• _DIRECTIONS FOR THIS TASK_:
Please print the data again exactly as given.

----------------------------------------

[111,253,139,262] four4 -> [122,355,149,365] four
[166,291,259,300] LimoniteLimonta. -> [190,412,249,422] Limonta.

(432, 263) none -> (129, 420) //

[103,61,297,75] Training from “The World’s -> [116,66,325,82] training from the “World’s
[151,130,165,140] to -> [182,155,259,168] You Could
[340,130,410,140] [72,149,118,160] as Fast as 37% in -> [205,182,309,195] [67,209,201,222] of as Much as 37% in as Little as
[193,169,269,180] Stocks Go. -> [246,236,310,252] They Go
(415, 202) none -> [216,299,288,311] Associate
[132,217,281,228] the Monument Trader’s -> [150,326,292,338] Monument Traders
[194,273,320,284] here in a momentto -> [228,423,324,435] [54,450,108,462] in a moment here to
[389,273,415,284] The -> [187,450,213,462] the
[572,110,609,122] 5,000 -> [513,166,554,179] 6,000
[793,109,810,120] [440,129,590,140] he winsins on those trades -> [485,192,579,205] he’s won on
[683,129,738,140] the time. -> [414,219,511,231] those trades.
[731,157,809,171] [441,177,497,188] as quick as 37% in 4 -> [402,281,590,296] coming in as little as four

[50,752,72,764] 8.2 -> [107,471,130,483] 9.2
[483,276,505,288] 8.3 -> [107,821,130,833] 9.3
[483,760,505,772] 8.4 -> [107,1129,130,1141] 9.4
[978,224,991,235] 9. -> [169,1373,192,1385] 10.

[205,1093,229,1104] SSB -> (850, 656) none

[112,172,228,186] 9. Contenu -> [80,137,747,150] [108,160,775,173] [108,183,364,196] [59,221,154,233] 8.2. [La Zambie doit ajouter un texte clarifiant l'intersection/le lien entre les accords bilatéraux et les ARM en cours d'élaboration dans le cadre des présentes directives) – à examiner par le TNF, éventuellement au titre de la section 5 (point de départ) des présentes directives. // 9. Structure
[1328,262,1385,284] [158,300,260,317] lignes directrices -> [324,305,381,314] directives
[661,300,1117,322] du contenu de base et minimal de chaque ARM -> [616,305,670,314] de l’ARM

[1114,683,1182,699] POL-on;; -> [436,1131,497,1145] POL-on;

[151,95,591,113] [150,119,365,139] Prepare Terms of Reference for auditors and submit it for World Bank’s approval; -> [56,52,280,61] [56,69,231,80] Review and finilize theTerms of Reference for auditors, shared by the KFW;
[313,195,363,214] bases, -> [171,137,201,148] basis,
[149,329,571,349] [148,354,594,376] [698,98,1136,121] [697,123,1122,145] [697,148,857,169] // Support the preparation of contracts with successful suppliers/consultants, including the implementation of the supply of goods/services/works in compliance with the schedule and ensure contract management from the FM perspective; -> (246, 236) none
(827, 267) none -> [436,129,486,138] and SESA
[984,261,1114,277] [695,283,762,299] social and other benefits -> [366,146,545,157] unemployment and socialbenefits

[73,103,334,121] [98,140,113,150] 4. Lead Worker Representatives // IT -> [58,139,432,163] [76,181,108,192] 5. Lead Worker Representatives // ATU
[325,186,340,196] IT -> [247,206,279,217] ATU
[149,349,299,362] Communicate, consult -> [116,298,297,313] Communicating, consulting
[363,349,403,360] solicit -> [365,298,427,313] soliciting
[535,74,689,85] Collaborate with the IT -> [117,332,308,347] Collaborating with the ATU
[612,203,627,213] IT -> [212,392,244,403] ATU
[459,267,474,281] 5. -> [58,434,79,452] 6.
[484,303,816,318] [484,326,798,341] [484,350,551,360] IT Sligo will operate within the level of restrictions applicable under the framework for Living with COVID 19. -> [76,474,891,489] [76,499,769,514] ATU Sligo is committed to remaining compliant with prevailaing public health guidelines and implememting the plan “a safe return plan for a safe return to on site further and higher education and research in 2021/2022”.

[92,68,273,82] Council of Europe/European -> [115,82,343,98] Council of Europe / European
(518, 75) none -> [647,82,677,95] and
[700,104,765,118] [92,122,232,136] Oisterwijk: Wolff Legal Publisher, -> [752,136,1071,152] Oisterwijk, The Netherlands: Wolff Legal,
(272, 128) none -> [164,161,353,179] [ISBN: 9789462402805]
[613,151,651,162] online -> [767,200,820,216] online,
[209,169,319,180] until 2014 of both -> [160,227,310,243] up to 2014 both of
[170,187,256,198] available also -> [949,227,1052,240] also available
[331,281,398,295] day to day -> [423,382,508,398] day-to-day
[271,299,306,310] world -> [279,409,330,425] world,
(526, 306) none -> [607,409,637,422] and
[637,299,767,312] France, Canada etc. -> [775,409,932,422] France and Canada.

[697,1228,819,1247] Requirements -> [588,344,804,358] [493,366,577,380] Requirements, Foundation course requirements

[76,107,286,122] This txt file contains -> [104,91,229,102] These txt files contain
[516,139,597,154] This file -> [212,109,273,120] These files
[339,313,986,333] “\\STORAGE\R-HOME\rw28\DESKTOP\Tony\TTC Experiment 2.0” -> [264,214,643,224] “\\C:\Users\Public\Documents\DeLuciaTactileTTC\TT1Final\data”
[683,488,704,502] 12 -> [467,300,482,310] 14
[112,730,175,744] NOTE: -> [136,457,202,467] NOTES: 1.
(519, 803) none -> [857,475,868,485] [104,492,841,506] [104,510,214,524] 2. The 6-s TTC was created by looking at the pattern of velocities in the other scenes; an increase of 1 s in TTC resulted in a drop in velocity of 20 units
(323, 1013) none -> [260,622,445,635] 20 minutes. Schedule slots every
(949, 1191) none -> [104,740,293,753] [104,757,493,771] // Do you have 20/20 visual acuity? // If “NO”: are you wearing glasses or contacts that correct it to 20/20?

----------------------------------------

• _EXPECTED ANSWER_:
[111,253,139,262] four4 -> [122,355,149,365] four
[166,291,259,300] LimoniteLimonta. -> [190,412,249,422] Limonta.

(432, 263) none -> (129, 420) //

[103,61,297,75] Training from “The World’s -> [116,66,325,82] training from the “World’s
[151,130,165,140] to -> [182,155,259,168] You Could
[340,130,410,140] [72,149,118,160] as Fast as 37% in -> [205,182,309,195] [67,209,201,222] of as Much as 37% in as Little as
[193,169,269,180] Stocks Go. -> [246,236,310,252] They Go
(415, 202) none -> [216,299,288,311] Associate
[132,217,281,228] the Monument Trader’s -> [150,326,292,338] Monument Traders
[194,273,320,284] here in a momentto -> [228,423,324,435] [54,450,108,462] in a moment here to
[389,273,415,284] The -> [187,450,213,462] the
[572,110,609,122] 5,000 -> [513,166,554,179] 6,000
[793,109,810,120] [440,129,590,140] he winsins on those trades -> [485,192,579,205] he’s won on
[683,129,738,140] the time. -> [414,219,511,231] those trades.
[731,157,809,171] [441,177,497,188] as quick as 37% in 4 -> [402,281,590,296] coming in as little as four

[50,752,72,764] 8.2 -> [107,471,130,483] 9.2
[483,276,505,288] 8.3 -> [107,821,130,833] 9.3
[483,760,505,772] 8.4 -> [107,1129,130,1141] 9.4
[978,224,991,235] 9. -> [169,1373,192,1385] 10.

[205,1093,229,1104] SSB -> (850, 656) none

[112,172,228,186] 9. Contenu -> [80,137,747,150] [108,160,775,173] [108,183,364,196] [59,221,154,233] 8.2. [La Zambie doit ajouter un texte clarifiant l'intersection/le lien entre les accords bilatéraux et les ARM en cours d'élaboration dans le cadre des présentes directives) – à examiner par le TNF, éventuellement au titre de la section 5 (point de départ) des présentes directives. // 9. Structure
[1328,262,1385,284] [158,300,260,317] lignes directrices -> [324,305,381,314] directives
[661,300,1117,322] du contenu de base et minimal de chaque ARM -> [616,305,670,314] de l’ARM

[1114,683,1182,699] POL-on;; -> [436,1131,497,1145] POL-on;

[151,95,591,113] [150,119,365,139] Prepare Terms of Reference for auditors and submit it for World Bank’s approval; -> [56,52,280,61] [56,69,231,80] Review and finilize theTerms of Reference for auditors, shared by the KFW;
[313,195,363,214] bases, -> [171,137,201,148] basis,
[149,329,571,349] [148,354,594,376] [698,98,1136,121] [697,123,1122,145] [697,148,857,169] // Support the preparation of contracts with successful suppliers/consultants, including the implementation of the supply of goods/services/works in compliance with the schedule and ensure contract management from the FM perspective; -> (246, 236) none
(827, 267) none -> [436,129,486,138] and SESA
[984,261,1114,277] [695,283,762,299] social and other benefits -> [366,146,545,157] unemployment and socialbenefits

[73,103,334,121] [98,140,113,150] 4. Lead Worker Representatives // IT -> [58,139,432,163] [76,181,108,192] 5. Lead Worker Representatives // ATU
[325,186,340,196] IT -> [247,206,279,217] ATU
[149,349,299,362] Communicate, consult -> [116,298,297,313] Communicating, consulting
[363,349,403,360] solicit -> [365,298,427,313] soliciting
[535,74,689,85] Collaborate with the IT -> [117,332,308,347] Collaborating with the ATU
[612,203,627,213] IT -> [212,392,244,403] ATU
[459,267,474,281] 5. -> [58,434,79,452] 6.
[484,303,816,318] [484,326,798,341] [484,350,551,360] IT Sligo will operate within the level of restrictions applicable under the framework for Living with COVID 19. -> [76,474,891,489] [76,499,769,514] ATU Sligo is committed to remaining compliant with prevailaing public health guidelines and implememting the plan “a safe return plan for a safe return to on site further and higher education and research in 2021/2022”.

[92,68,273,82] Council of Europe/European -> [115,82,343,98] Council of Europe / European
(518, 75) none -> [647,82,677,95] and
[700,104,765,118] [92,122,232,136] Oisterwijk: Wolff Legal Publisher, -> [752,136,1071,152] Oisterwijk, The Netherlands: Wolff Legal,
(272, 128) none -> [164,161,353,179] [ISBN: 9789462402805]
[613,151,651,162] online -> [767,200,820,216] online,
[209,169,319,180] until 2014 of both -> [160,227,310,243] up to 2014 both of
[170,187,256,198] available also -> [949,227,1052,240] also available
[331,281,398,295] day to day -> [423,382,508,398] day-to-day
[271,299,306,310] world -> [279,409,330,425] world,
(526, 306) none -> [607,409,637,422] and
[637,299,767,312] France, Canada etc. -> [775,409,932,422] France and Canada.

[697,1228,819,1247] Requirements -> [588,344,804,358] [493,366,577,380] Requirements, Foundation course requirements

[76,107,286,122] This txt file contains -> [104,91,229,102] These txt files contain
[516,139,597,154] This file -> [212,109,273,120] These files
[339,313,986,333] “\\STORAGE\R-HOME\rw28\DESKTOP\Tony\TTC Experiment 2.0” -> [264,214,643,224] “\\C:\Users\Public\Documents\DeLuciaTactileTTC\TT1Final\data”
[683,488,704,502] 12 -> [467,300,482,310] 14
[112,730,175,744] NOTE: -> [136,457,202,467] NOTES: 1.
(519, 803) none -> [857,475,868,485] [104,492,841,506] [104,510,214,524] 2. The 6-s TTC was created by looking at the pattern of velocities in the other scenes; an increase of 1 s in TTC resulted in a drop in velocity of 20 units
(323, 1013) none -> [260,622,445,635] 20 minutes. Schedule slots every
(949, 1191) none -> [104,740,293,753] [104,757,493,771] // Do you have 20/20 visual acuity? // If “NO”: are you wearing glasses or contacts that correct it to 20/20?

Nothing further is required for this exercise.